- [What to work on]
1/ Transcribe part of the interview about mission drift. Start at the words "Through our research" and stop after "purpose and identity.".
2/ Using the interview about mission drift, mark each statement yes or no and quote the words that decide it: (a) The survey of Christian leaders took place at the 2013 Q conference in Los Angeles. (b) The founders' zeal and beliefs are enough to keep an organization from mission drift. (c) Greer and Horst are executive leaders of HOPE International.
3/ Take the interview about mission drift further, starting after its last sentence.
* start Document segment *
So warn Peter Greer and Christ Horst in their new book, Mission Drift: The Unspoken Crisis Facing Leaders, Charities, and Churches (Bethany House). But why is “mission drift” so common among Christian ministries? How does it happen, and how can it be prevented? And by what metric do we determine whether an organization has remained resolutely—and likely counterculturally—“mission true”?

I corresponded with Greer and Horst, executive leaders of HOPE International, about sad stories, the role of $$$, InterVarsity’s trajectory, Albert Mohler’s leadership, and more.


Why is “mission drift” such a problem for well-intentioned Christian ministries and charitable trusts?

In a survey of hundreds of Christian leaders at the 2013 Q conference in Los Angeles, 95 percent said mission drift was a challenging issue to faith-based nonprofit organizations. The reality of mission drift isn’t a surprise, but it’s surprising that organizations aren’t more proactively safeguarding the center of their mission.

Through our research we confirmed that mission drift is a pressing challenge for every faith-based organization. The zeal and beliefs of the founders are insufficient safeguards. There is no immunity, no matter how concrete your mission statement is. Or how passionate your leaders are. Or how much you believe it could never happen to you.

Relatively minor decisions, when compounded by time, lead organizations to an entirely different purpose and identity.

Many today might be surprised to learn Pew Charitable Trusts started with evangelical intent. What happened?
* end Document segment *
* start Dataset *
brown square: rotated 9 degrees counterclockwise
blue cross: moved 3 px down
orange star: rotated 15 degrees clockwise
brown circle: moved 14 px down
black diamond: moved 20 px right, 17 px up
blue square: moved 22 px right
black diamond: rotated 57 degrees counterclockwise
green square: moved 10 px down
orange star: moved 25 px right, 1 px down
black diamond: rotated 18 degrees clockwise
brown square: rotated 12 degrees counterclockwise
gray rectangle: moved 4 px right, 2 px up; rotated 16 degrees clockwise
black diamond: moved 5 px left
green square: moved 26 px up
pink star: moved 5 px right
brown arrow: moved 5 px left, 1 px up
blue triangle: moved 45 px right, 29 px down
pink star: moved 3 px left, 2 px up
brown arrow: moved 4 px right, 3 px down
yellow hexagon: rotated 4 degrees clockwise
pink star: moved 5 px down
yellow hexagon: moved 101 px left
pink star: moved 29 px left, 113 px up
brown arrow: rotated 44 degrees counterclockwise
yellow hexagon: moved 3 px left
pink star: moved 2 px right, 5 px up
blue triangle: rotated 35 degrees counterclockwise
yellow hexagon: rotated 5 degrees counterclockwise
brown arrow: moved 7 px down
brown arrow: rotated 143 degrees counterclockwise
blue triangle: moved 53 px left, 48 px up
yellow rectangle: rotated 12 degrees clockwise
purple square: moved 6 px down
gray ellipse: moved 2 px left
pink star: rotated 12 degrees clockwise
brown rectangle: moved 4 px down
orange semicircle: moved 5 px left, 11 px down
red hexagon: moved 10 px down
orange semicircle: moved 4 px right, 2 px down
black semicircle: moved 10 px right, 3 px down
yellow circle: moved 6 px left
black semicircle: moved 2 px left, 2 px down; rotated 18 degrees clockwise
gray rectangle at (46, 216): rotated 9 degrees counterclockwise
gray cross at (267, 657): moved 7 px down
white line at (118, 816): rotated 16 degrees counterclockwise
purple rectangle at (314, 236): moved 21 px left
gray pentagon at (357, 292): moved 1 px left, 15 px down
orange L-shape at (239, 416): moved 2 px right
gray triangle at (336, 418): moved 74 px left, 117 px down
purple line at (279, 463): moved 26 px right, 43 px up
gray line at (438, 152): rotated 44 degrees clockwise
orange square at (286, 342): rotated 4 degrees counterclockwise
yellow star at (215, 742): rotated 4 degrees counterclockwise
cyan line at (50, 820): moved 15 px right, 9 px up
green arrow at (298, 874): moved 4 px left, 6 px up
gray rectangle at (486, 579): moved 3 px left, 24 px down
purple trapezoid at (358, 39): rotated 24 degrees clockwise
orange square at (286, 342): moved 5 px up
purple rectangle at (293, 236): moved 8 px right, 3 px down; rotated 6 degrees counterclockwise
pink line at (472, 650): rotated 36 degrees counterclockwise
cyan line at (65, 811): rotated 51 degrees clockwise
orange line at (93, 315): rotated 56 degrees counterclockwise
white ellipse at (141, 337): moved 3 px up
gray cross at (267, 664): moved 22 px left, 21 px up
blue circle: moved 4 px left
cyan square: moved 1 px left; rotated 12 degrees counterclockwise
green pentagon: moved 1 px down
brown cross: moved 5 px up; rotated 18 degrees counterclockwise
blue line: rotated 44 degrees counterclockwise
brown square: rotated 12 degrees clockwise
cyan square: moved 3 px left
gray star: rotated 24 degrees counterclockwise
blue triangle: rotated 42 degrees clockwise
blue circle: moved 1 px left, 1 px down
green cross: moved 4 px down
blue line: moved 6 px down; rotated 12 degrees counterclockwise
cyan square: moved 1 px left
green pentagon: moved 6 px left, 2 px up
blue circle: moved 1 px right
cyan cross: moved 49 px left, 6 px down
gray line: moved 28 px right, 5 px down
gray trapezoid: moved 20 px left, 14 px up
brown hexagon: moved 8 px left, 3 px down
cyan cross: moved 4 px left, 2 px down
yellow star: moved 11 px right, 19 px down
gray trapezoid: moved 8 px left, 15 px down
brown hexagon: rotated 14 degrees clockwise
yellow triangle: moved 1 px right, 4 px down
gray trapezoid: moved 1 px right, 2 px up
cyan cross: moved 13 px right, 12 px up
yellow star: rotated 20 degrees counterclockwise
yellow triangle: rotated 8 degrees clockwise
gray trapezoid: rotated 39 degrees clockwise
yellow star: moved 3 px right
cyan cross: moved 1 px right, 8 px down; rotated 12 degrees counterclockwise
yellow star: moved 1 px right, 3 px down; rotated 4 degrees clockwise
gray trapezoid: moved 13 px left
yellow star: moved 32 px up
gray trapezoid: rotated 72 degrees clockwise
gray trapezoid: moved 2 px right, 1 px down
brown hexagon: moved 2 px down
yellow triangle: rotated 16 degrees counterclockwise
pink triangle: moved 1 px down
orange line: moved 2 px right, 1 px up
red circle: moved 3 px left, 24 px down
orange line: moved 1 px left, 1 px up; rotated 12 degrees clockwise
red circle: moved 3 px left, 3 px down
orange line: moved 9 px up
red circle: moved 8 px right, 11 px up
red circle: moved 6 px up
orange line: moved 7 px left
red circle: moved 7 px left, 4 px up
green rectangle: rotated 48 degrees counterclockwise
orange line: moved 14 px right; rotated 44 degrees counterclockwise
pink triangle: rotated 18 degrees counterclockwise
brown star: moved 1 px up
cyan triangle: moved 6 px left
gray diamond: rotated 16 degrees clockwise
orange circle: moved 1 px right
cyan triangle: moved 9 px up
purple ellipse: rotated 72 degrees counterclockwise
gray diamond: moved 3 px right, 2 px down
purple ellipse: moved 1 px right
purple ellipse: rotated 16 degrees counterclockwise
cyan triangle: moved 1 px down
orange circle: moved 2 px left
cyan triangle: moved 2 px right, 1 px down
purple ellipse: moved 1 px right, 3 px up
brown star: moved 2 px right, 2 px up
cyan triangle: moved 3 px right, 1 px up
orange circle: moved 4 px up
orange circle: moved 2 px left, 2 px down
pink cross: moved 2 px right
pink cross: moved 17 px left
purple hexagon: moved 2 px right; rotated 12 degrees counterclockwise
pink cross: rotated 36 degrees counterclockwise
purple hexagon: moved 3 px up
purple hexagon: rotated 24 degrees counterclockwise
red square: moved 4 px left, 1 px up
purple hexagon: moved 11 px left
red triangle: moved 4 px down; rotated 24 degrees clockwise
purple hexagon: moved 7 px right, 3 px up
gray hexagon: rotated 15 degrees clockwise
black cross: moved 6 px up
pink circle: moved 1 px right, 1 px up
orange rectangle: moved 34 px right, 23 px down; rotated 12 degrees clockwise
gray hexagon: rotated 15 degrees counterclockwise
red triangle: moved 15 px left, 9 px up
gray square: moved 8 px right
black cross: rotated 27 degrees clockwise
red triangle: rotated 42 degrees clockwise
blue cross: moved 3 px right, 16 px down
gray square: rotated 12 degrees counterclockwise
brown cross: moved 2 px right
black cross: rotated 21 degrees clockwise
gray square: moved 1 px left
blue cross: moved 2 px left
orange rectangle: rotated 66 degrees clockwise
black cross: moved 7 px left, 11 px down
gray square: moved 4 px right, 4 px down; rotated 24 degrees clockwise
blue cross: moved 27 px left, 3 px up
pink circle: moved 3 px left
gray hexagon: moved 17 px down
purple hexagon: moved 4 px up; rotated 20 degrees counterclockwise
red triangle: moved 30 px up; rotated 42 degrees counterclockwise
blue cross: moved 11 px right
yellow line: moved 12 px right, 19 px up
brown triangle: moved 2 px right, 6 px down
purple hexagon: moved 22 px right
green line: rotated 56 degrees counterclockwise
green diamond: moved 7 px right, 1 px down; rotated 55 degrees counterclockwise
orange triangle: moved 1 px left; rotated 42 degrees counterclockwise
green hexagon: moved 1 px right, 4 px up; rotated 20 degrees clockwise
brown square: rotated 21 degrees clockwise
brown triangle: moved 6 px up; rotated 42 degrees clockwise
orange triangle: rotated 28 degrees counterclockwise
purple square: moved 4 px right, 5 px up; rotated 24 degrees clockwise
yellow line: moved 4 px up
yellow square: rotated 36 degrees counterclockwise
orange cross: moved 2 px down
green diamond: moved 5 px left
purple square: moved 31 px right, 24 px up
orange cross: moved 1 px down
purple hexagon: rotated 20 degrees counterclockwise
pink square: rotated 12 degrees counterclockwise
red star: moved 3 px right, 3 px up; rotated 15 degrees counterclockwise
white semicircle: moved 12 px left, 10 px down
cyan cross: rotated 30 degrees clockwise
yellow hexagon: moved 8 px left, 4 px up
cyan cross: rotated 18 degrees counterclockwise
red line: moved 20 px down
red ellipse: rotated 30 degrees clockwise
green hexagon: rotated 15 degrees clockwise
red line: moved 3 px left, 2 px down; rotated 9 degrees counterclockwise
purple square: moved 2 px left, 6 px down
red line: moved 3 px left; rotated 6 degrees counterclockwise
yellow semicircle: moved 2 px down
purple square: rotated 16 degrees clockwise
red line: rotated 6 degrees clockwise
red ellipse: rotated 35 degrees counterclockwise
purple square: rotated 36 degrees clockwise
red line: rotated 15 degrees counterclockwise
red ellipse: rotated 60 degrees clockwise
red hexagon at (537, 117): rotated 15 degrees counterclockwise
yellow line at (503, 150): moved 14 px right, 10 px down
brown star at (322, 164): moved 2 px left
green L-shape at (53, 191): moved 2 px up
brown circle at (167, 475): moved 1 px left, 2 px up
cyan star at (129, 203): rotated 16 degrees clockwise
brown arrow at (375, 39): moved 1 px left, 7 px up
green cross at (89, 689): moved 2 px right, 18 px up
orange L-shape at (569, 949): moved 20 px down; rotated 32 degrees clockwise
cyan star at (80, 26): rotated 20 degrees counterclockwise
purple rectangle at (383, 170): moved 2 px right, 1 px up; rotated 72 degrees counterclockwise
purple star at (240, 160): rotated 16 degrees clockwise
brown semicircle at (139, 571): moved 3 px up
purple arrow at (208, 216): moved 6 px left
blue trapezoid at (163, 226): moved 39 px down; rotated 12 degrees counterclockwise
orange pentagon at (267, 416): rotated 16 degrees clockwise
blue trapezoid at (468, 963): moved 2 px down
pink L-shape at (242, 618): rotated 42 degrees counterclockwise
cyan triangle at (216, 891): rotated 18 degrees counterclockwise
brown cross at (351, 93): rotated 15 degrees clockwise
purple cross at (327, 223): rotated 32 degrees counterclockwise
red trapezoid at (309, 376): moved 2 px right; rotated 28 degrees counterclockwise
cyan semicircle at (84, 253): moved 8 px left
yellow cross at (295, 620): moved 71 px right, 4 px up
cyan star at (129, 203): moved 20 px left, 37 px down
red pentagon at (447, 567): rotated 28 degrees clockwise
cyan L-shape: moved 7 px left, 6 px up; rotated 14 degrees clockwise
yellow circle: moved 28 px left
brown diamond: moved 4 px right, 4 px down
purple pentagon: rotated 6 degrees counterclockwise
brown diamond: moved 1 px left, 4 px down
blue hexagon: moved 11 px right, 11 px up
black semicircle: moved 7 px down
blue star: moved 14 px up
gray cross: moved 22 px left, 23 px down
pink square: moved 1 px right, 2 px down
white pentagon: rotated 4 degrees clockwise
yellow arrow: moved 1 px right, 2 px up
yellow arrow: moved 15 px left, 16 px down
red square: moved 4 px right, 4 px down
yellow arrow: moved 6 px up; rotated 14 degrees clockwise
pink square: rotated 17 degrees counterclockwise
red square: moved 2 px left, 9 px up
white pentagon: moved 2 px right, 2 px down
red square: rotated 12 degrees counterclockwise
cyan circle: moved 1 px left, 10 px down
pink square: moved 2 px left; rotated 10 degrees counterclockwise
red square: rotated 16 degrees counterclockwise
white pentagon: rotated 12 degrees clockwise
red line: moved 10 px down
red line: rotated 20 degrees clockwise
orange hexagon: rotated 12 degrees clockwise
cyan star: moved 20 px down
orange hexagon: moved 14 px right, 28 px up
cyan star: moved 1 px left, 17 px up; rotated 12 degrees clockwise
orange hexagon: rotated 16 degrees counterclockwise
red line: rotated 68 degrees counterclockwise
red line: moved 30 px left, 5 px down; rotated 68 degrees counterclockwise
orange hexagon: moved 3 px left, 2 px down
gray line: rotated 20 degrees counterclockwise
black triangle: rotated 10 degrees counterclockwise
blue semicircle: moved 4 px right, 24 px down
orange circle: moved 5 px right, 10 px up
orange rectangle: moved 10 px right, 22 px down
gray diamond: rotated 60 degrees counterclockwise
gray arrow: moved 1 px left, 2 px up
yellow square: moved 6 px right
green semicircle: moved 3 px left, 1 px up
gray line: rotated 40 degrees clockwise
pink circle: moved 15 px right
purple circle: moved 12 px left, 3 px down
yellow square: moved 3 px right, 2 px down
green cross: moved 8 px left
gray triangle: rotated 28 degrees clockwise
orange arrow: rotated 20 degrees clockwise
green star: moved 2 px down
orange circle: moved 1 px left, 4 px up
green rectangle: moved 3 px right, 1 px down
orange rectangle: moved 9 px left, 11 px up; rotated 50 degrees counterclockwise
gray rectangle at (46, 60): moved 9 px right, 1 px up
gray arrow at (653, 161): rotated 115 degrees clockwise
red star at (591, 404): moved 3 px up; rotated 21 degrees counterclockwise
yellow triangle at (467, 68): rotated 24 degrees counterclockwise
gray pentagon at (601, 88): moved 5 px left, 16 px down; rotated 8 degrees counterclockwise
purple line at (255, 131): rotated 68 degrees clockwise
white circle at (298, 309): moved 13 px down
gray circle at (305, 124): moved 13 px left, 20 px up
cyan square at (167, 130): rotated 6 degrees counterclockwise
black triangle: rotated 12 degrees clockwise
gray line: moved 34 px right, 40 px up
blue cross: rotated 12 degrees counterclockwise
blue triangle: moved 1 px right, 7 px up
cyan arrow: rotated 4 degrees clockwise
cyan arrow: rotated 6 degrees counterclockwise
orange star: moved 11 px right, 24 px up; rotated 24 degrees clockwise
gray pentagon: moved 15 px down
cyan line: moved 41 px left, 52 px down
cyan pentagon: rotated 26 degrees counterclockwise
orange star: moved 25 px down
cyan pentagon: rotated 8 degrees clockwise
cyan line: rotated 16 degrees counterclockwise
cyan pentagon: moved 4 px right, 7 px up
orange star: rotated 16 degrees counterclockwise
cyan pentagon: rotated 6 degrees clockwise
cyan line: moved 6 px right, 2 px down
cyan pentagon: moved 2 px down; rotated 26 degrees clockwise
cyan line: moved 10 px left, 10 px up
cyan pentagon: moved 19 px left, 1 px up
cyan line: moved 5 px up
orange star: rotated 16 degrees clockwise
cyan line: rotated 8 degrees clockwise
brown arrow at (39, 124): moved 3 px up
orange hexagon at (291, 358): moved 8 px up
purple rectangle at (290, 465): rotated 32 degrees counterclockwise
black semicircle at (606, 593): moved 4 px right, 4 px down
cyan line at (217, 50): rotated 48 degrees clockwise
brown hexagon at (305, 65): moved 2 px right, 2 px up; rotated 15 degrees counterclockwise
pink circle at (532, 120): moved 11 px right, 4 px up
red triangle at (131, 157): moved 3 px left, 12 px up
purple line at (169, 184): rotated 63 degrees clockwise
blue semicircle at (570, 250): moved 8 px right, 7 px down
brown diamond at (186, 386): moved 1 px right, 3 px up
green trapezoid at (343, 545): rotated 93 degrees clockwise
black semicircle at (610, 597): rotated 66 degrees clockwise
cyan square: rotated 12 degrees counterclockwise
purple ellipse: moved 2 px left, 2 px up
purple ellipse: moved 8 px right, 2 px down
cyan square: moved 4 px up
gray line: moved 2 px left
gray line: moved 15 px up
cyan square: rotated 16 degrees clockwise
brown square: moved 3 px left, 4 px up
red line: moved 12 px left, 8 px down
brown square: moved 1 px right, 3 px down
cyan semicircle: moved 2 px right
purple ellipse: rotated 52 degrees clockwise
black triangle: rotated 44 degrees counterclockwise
* end Dataset *
- [Results for the exercise]
1/
Through our research we confirmed that mission drift is a pressing challenge for every faith-based organization. The zeal and beliefs of the founders are insufficient safeguards. There is no immunity, no matter how concrete your mission statement is. Or how passionate your leaders are. Or how much you believe it could never happen to you.

Relatively minor decisions, when compounded by time, lead organizations to an entirely different purpose and identity.

2/
(a) Yes: "at the 2013 Q conference in Los Angeles"
(b) No: "The zeal and beliefs of the founders are insufficient safeguards."
(c) Yes: "executive leaders of HOPE International"

3/
Alongside his siblings, J. Howard Pew launched the Pew Charitable Trusts with the wealth generated from their family oil business (Sun Oil, known today as Sunoco). Pew held strong Christian convictions and had a vocal wariness about the secularization of many American institutions—like Princeton and Harvard. He was a good friend of Billy Graham, and together they launched several new evangelical institutions, including Christianity Today and Gordon-Conwell Theological Seminary.

Today, more than 40 years after Pew’s death, the Pew Charitable Trusts funds many organizations Pew himself eschewed, including Planned Parenthood and several Ivy League schools. What happened? In short, Pew’s convictions and values were hijacked by the agenda and values of the current board and staff. Don’t get us wrong, they still fund many worthy causes. But they aren’t embodying the mission and values of Howard Pew. They say so themselves. When asked why the Pew Trusts no longer supports Gordon-Conwell, an organization Pew founded, current Pew Charitable Trusts president Rebecca Rimel simply replied: “[Howard] was a man of strong convictions, and his successors on our board are following in his tradition by having strong convictions.”

The substance of those convictions, however, is why the Pew Charitable Trusts has received such broad criticism. Convictions don’t exist in a vacuum—they have to be about something. It’s akin to assigning a diehard Yankees fan to lead a Red Sox fan club simply because he’s passionate about professional baseball.

How does money tend to factor into the mission drift equation?

Through hundreds of hours of interviews with Christian leaders of organizations of all varieties, donor influence was identified time and again as a leading cause of drift. With almost any donation there are “strings attached.” In some instances donors—often corporate donors or government funders—will place prohibitions about how overtly Christian an organization’s work can be. Historically this restriction was perhaps most evidenced in Andrew Carnegie’s university funding, which disallowed “sectarian institutions” from receiving funding. Many colleges—including Brown and Dartmouth—cut ties with their founding Christian denominations to be eligible to receive Carnegie’s millions.

We’ve experienced this challenge at HOPE International, where we work, and it’s a daily reality for nonprofit leaders. At some point organizations must decide if their mission is for sale. Is financial growth the most important indicator of success?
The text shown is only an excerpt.